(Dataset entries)
·····
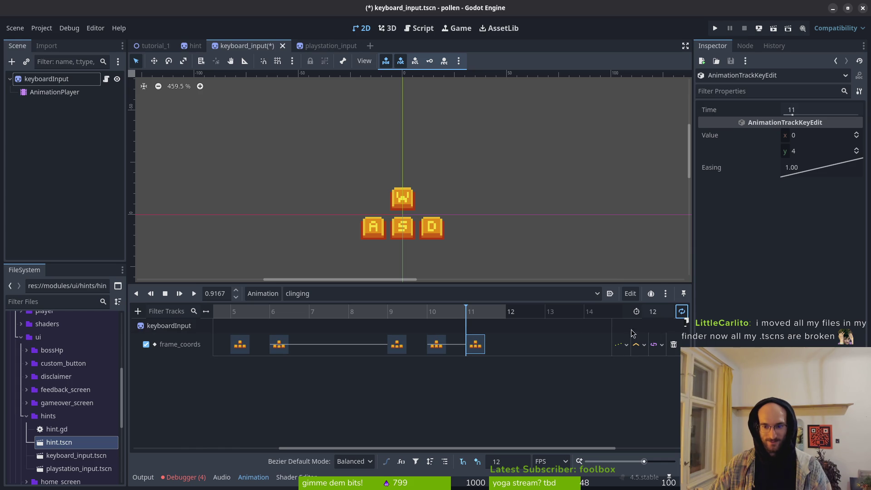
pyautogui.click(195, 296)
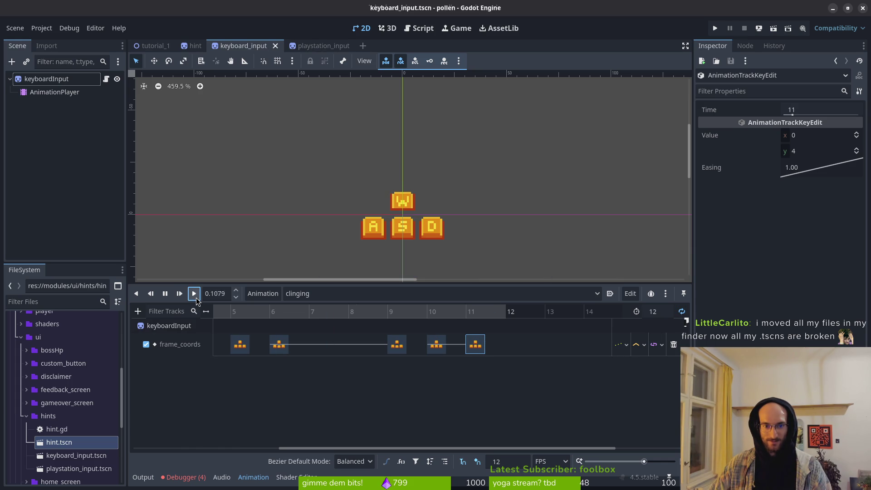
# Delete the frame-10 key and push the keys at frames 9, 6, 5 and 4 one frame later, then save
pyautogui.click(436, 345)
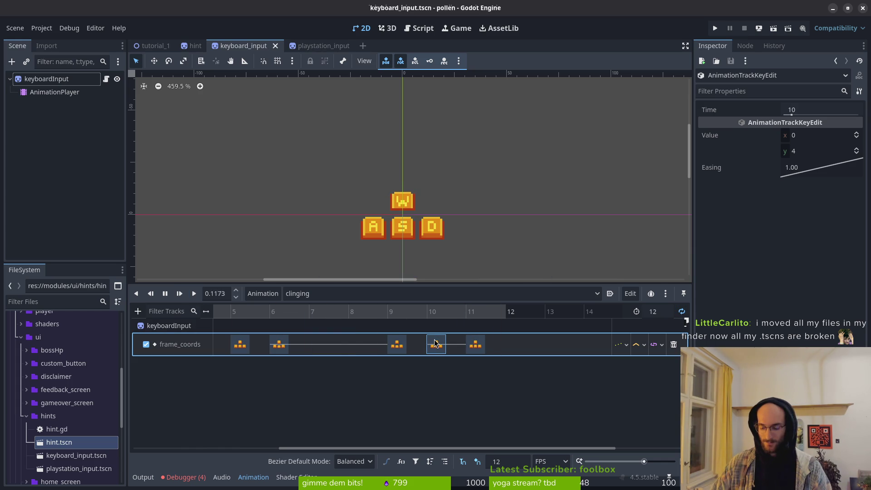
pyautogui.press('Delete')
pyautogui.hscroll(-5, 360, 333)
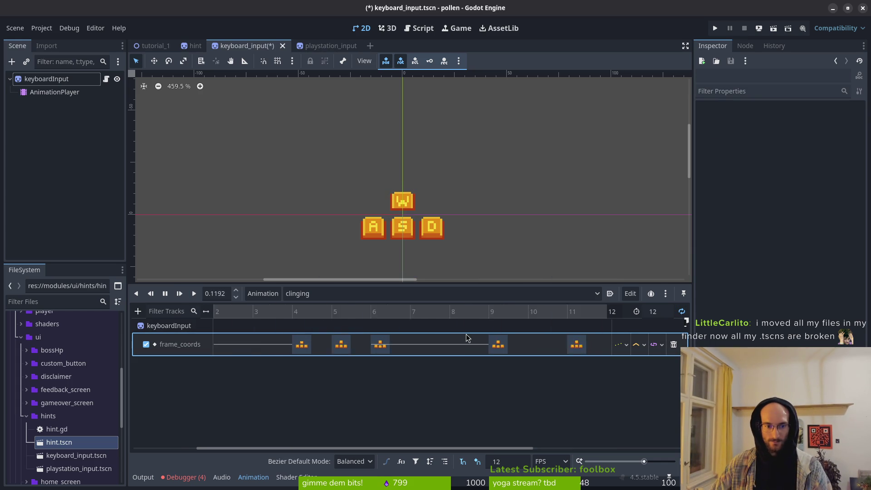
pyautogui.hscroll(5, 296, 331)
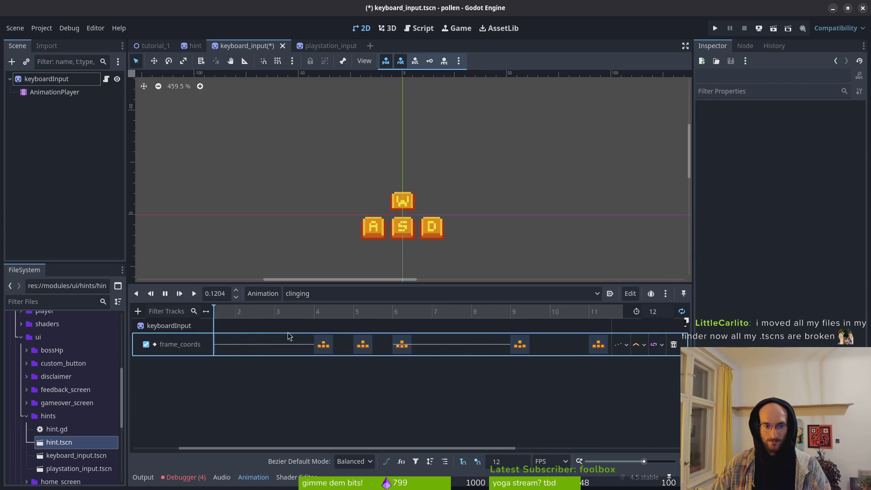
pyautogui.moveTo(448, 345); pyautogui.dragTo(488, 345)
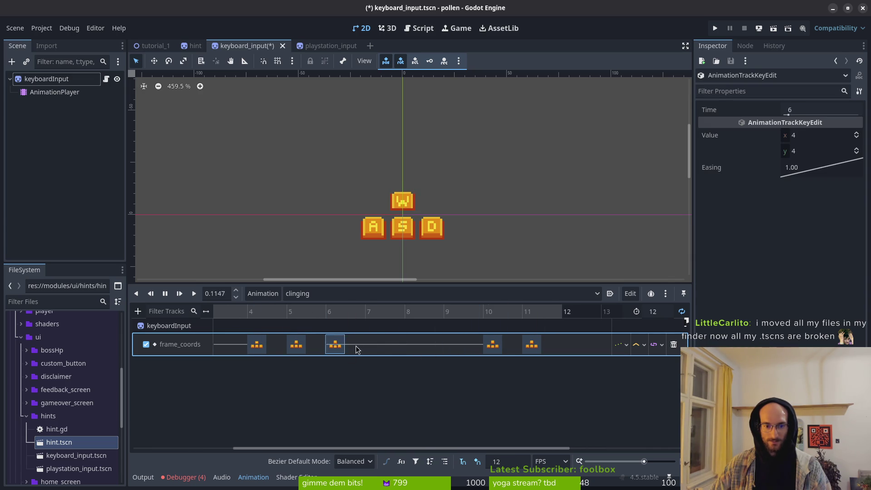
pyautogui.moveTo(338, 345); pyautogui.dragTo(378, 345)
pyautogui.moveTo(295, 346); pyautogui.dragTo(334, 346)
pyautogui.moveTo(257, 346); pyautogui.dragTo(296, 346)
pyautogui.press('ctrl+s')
·····
For this task, give again exactly the lines from the line with "pyautogui.moveTo(448, 345); pyautogui.dragTo(488, 345)" through the end of the entries, including both ends, and omit the pictures.

◆ Exercise solution ◆
pyautogui.moveTo(448, 345); pyautogui.dragTo(488, 345)
pyautogui.moveTo(338, 345); pyautogui.dragTo(378, 345)
pyautogui.moveTo(295, 346); pyautogui.dragTo(334, 346)
pyautogui.moveTo(257, 346); pyautogui.dragTo(296, 346)
pyautogui.press('ctrl+s')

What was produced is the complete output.